Trump e Putin estiveram ao telefone durante 90 minutos para tentar chegar a um modo de acabar a guerra. Horas depois houve este ataque
A capital da Ucrânia, Kiev, foi alvo de um ataque com mísseis balísticos russos na madrugada de segunda-feira, informou a Força Aérea do país, na véspera de uma importante cimeira da NATO na Turquia, na qual o presidente norte-americano, Donald Trump, planeia participar.
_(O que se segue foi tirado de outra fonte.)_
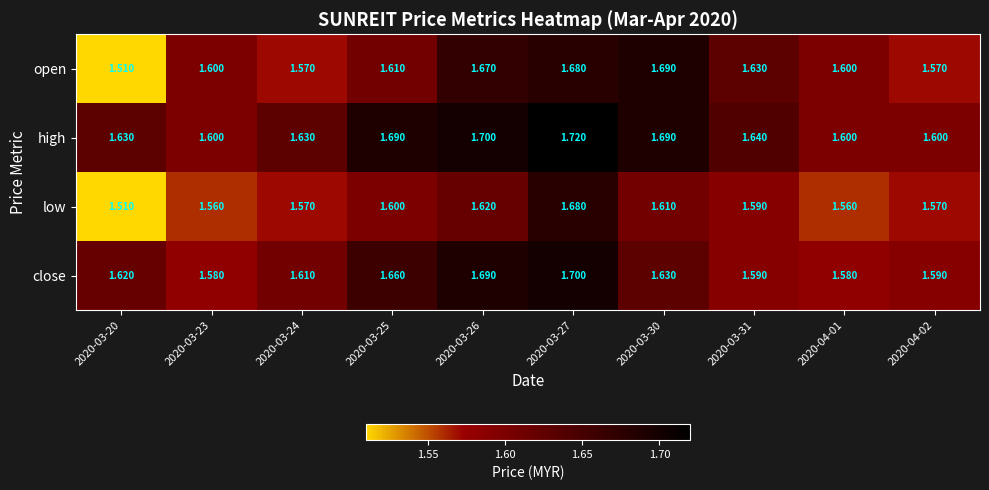

What is the greatest value displayed?

1.7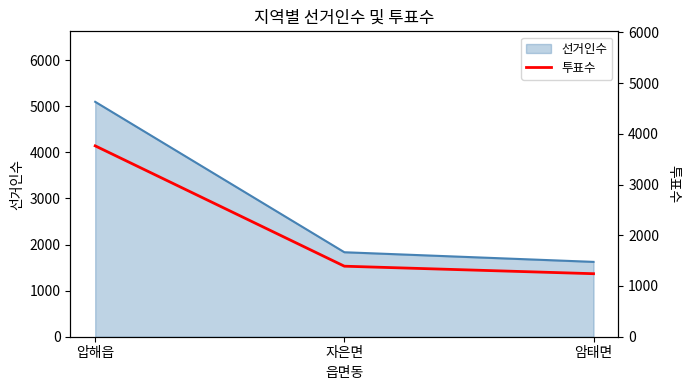

Does the chart display data point markers on the line(s)?

No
Explosões foram ouvidas em todo o centro da cidade às primeiras horas da manhã, enquanto o ataque combinado, que também envolveu drones e mísseis de cruzeiro, continua. Pelo menos três pessoas ficaram feridas e pelo menos dois distritos da cidade reportaram incêndios ou danos causados por destroços, disse o presidente da Câmara de Kiev, Vitaliy Klitschko, em comunicado no Telegram.
As pessoas permaneceram presas num edifício residencial de vários andares que foi gravemente danificado no distrito de Podilskyi, referiu Klitschko.
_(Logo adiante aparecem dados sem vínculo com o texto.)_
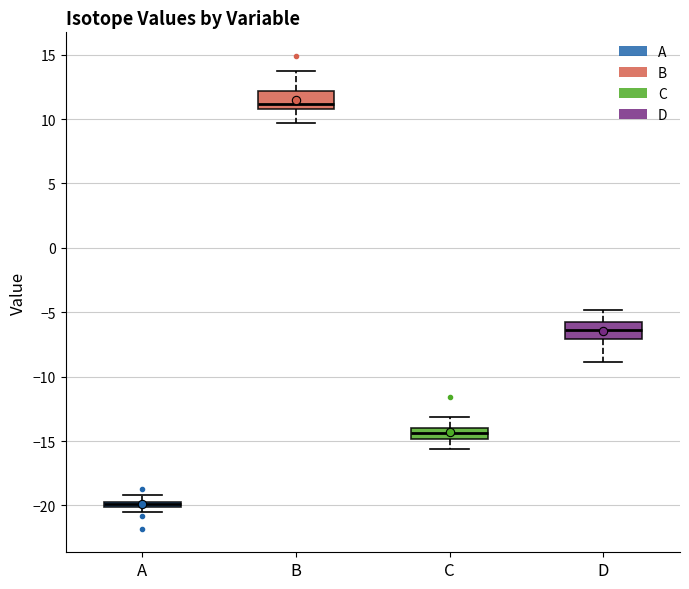

Where is the upper edge of the box for D on the y-axis? The values are not printed on the chart, so give them approximately, as read against the axis.

-6.0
Pouco antes das explosões, foram acionadas sirenes de alerta aéreo em toda a cidade.
O ataque ocorreu depois de o presidente ucraniano, Volodymyr Zelensky, ter alertado no domingo que as informações dos serviços de informação indicavam que a Rússia estava a "preparar um novo ataque maciço".
Na passada quinta-feira, a Rússia lançou um ataque feroz contra Kiev, que matou pelo menos 30 pessoas, naquele que foi o terceiro ataque mais mortífero contra a capital ucraniana desde o início da guerra.
A guerra da Rússia na Ucrânia será o pano de fundo da próxima cimeira da NATO, que começa esta terça-feira em Ancara.
As forças russas intensificaram os esforços para tomar mais território na região leste da Ucrânia, Donetsk - um objetivo fundamental para o Kremlin - e as cidades ucranianas enfrentam ataques quase diários de drones e mísseis de Moscovo. A Ucrânia também intensificou os ataques com mísseis e drones contra infraestruturas importantes em território russo nas últimas semanas, incluindo refinarias de petróleo, portos e fábricas militares.
Ainda este domingo, o presidente russo, Vladimir Putin, falou com Trump numa chamada telefónica de quase 90 minutos, no dia 4 de julho, na qual o líder norte-americano voltou a oferecer ajuda para pôr fim à guerra na Ucrânia, segundo o Ministério dos Negócios Estrangeiros da Rússia.